Энн думала о Керри и Грейси и представляла их в четырнадцатилетнем возрасте в постели с человеком, который мог бы годиться им в отцы. Она наклонилась — ее чуть не вырвало при этой мысли.

Энн постаралась взять себя в руки и выпрямилась. Слишком много всего произошло, и слишком многое оставалось непонятным. Все было как-то не правильно, и она не знала, как это исправить.

Энн откашлялась. Она услышала шаги Джейн, которая направлялась к фонтану.

Подруги обнялись.

— Как девочки? — поинтересовалась Джейн.

— Хорошо, — ответила Энн. — Мне удалось оградить их от всего этого. Но, наверное, им будет непросто уехать из дома.

— Пойдем прогуляемся, — предложила Джейн. — У этих стен могут быть уши.

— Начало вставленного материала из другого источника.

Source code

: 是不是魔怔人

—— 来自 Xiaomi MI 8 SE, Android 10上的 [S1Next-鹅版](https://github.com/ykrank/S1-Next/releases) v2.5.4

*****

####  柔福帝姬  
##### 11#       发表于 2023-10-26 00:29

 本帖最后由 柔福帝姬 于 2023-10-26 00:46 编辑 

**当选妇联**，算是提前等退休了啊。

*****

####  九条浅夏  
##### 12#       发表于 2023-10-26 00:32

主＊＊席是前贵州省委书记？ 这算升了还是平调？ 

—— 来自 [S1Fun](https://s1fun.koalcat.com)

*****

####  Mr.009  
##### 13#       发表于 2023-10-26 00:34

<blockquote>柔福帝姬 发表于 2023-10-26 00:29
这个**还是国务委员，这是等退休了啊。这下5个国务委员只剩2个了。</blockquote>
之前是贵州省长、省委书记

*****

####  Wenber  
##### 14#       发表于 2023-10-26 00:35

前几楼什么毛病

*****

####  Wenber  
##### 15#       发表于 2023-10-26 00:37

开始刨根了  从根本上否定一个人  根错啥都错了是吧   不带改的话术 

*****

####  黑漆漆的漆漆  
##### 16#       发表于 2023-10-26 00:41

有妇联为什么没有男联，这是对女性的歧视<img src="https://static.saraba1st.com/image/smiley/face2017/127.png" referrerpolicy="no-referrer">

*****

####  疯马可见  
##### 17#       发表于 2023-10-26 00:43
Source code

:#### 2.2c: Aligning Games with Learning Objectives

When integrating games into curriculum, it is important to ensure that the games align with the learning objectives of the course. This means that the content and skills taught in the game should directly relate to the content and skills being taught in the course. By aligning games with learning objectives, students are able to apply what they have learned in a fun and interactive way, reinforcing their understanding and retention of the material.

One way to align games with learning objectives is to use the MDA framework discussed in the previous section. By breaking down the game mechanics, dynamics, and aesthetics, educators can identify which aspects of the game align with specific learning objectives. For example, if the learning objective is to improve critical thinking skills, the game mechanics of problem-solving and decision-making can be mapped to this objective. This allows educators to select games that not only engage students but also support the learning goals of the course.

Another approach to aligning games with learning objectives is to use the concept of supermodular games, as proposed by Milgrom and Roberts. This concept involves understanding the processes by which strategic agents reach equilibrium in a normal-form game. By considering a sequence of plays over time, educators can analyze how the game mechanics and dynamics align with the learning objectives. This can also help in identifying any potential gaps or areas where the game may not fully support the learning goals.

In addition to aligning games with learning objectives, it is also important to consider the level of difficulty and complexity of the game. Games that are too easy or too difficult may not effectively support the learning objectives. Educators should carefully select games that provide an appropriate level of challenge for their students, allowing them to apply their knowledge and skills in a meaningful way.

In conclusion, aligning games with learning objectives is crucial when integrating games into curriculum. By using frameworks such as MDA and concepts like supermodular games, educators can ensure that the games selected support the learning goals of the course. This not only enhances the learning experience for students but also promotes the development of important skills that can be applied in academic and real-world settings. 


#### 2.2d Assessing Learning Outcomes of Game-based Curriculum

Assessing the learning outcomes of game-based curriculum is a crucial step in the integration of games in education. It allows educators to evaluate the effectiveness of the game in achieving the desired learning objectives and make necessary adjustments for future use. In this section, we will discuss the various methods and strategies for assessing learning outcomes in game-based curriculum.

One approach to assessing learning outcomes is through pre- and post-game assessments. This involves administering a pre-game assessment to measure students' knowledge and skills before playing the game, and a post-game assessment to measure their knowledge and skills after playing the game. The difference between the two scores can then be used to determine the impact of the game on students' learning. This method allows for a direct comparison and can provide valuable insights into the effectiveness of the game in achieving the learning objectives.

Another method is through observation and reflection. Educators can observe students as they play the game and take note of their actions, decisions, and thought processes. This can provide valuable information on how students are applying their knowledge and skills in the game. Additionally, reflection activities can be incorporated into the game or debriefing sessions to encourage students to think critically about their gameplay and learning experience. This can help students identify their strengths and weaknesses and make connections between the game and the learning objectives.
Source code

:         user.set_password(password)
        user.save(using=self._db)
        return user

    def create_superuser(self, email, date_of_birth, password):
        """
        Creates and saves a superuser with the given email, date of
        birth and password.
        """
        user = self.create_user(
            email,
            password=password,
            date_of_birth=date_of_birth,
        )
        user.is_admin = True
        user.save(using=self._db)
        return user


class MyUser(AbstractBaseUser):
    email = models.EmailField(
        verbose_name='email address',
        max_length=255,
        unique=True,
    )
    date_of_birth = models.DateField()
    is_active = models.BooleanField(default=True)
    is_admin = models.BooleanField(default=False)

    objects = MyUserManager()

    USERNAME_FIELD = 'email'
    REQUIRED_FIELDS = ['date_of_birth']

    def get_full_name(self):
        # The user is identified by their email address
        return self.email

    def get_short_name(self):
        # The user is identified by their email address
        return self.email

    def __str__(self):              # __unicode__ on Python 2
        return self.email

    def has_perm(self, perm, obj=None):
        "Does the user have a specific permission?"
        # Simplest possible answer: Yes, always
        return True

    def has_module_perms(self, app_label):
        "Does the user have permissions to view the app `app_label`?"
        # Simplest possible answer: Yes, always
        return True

— Я хочу позвонить Декстеру, — сказала Энн, когда они спустились в сад. — Если бы мы встретились, я бы попыталась убедить его в том, что он не прав.

Почему он не хочет совместной опеки?

— Потому что он дерьмо, вот почему.

— Но ведь я любила его. Я действительно любила его. Я стольким пожертвовала ради него.

— К сожалению, это как раз и называется любовь-то. Любовь не поддается логическому объяснению и никогда ни для кого не заканчивается хорошо.

— Но он тоже любил меня. Я знаю. И от этого мне еще тяжелее. Я понимаю: любовь со временем может увянуть, но я не подозревала, что она может перерасти в такую жестокость.

— Энни, — сказала Джейн, взяв подругу за локоть, — ты, наверное, единственная женщина на свете, которая этого не знала.

— Если он отберет у меня детей, я просто-напросто умру.

— До сих пор судьба была к тебе благосклонна, — проговорила Джейн. Будем надеяться на это и впредь.

* * *

— Миссис Портино, вас к телефону. Это мистер Пирс, — сказала Ирма бесцветным, как и всегда, голосом.

— Спасибо, я поговорю из библиотеки.

Энн поцеловала девочек и вышла из комнаты.

— Алло, — сказала она с дрожью в голосе.

— Энн, я сожалею. Декстер выиграл.

Энн слушала Пирса, как подсудимый слушает суровый приговор. Ее руки тряслись, как у немощного старика.